Camera geometry data
[Start of section]
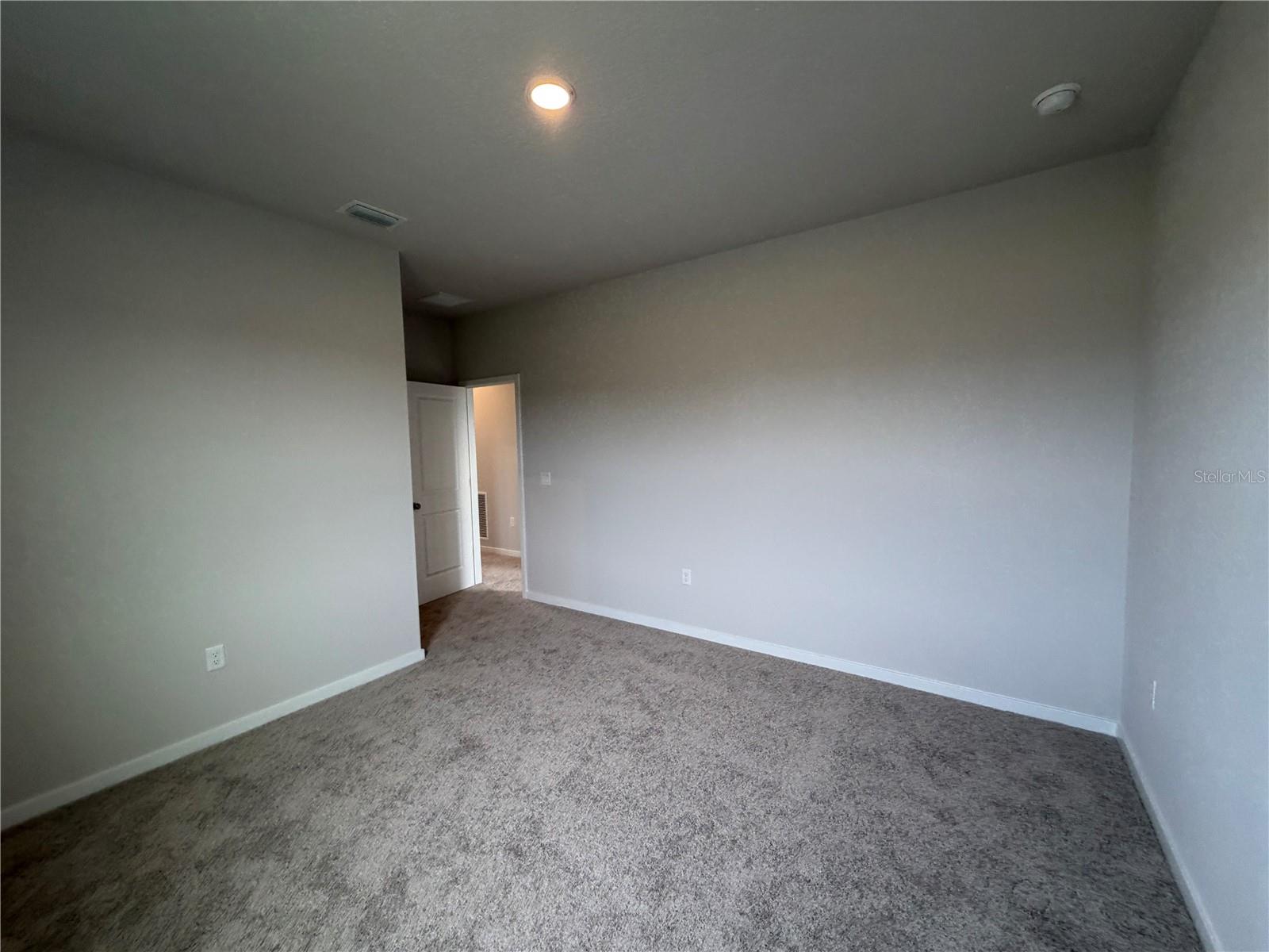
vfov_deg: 85.7
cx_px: 634
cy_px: 476
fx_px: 513
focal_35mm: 14
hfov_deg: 102.1
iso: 200
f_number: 2.2
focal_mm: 2.22
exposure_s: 1/120
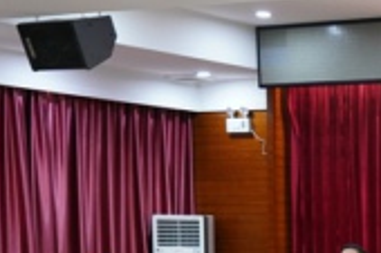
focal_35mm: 120
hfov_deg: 15.4
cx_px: 614
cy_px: 384
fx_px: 1269
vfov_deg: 11.0
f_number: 4.5
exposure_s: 1/60
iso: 3200
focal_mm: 34
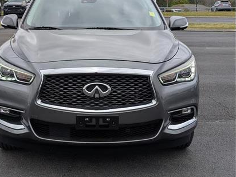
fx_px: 409
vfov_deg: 24.4
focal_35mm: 60
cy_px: 71
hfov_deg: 32.1
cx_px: 93
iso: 20
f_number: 1.68
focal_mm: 6.9
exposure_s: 1/909
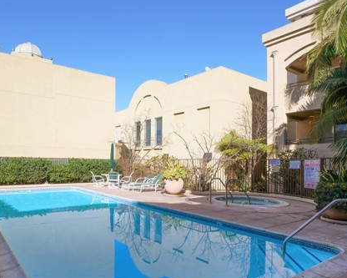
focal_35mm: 24
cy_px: 169
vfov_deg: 58.2
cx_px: 145
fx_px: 247
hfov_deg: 69.8
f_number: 11
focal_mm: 8
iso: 250
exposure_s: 1/200
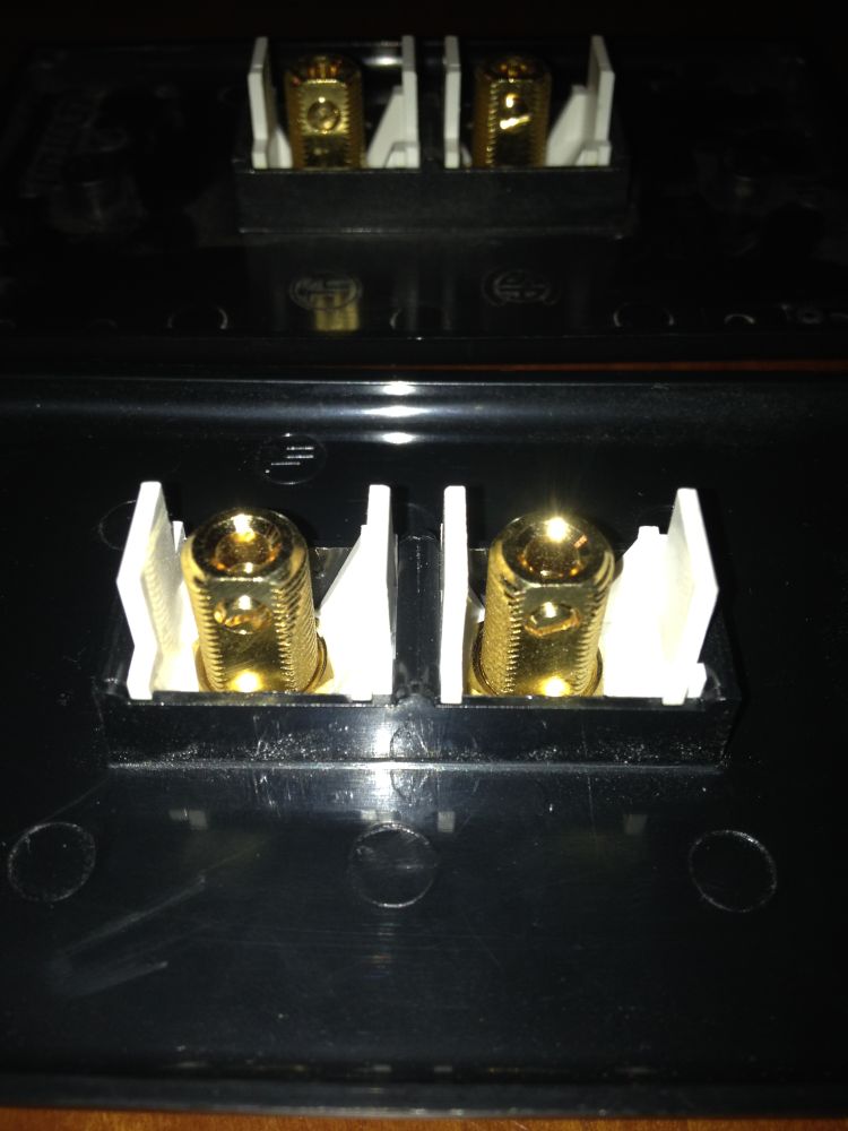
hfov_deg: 40.7
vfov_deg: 52.6
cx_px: 424
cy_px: 566
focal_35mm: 35
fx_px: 1143
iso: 50
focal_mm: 4.28
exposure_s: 1/119
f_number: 2.4
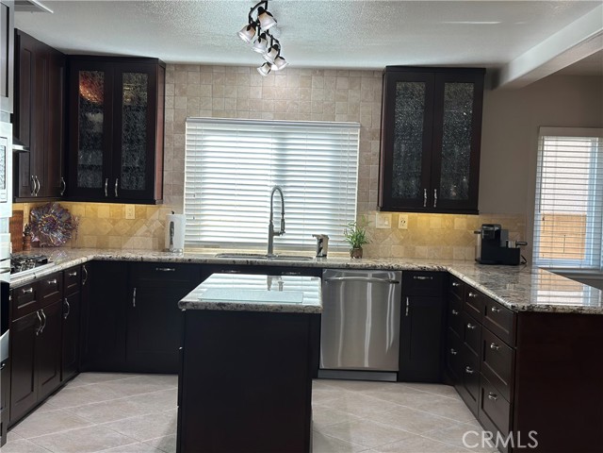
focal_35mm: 48
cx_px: 302
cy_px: 226
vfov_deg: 30.3
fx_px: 836
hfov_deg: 39.7
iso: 80
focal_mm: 6.86
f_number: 1.78
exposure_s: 1/221
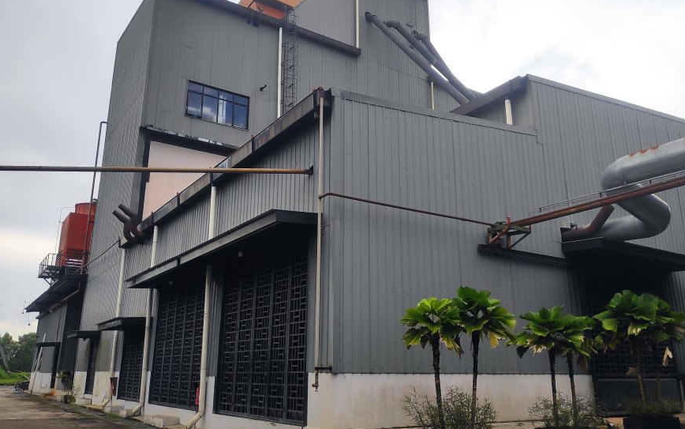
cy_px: 205
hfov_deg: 72.5
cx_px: 339
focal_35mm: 25
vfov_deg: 49.3
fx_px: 467
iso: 100
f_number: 1.9
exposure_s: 1/2442
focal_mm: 3.94
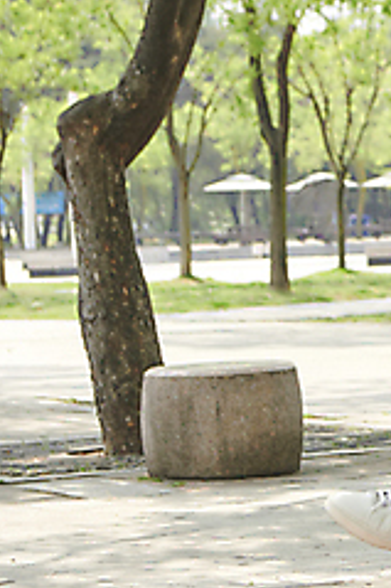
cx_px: 724
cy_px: 278
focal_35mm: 186
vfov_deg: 11.1
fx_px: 3034
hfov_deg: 7.2
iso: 160
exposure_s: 1/250
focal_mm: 62
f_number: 5.6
[End of section]
● **Your objective**
Copy back exactly the lines above from the one containing "f_number: 1.68" through the one containing "focal_35mm: 25", and leave every picture behind.

● **Exercise output**
f_number: 1.68
focal_mm: 6.9
exposure_s: 1/909
focal_35mm: 24
cy_px: 169
vfov_deg: 58.2
cx_px: 145
fx_px: 247
hfov_deg: 69.8
f_number: 11
focal_mm: 8
iso: 250
exposure_s: 1/200
hfov_deg: 40.7
vfov_deg: 52.6
cx_px: 424
cy_px: 566
focal_35mm: 35
fx_px: 1143
iso: 50
focal_mm: 4.28
exposure_s: 1/119
f_number: 2.4
focal_35mm: 48
cx_px: 302
cy_px: 226
vfov_deg: 30.3
fx_px: 836
hfov_deg: 39.7
iso: 80
focal_mm: 6.86
f_number: 1.78
exposure_s: 1/221
cy_px: 205
hfov_deg: 72.5
cx_px: 339
focal_35mm: 25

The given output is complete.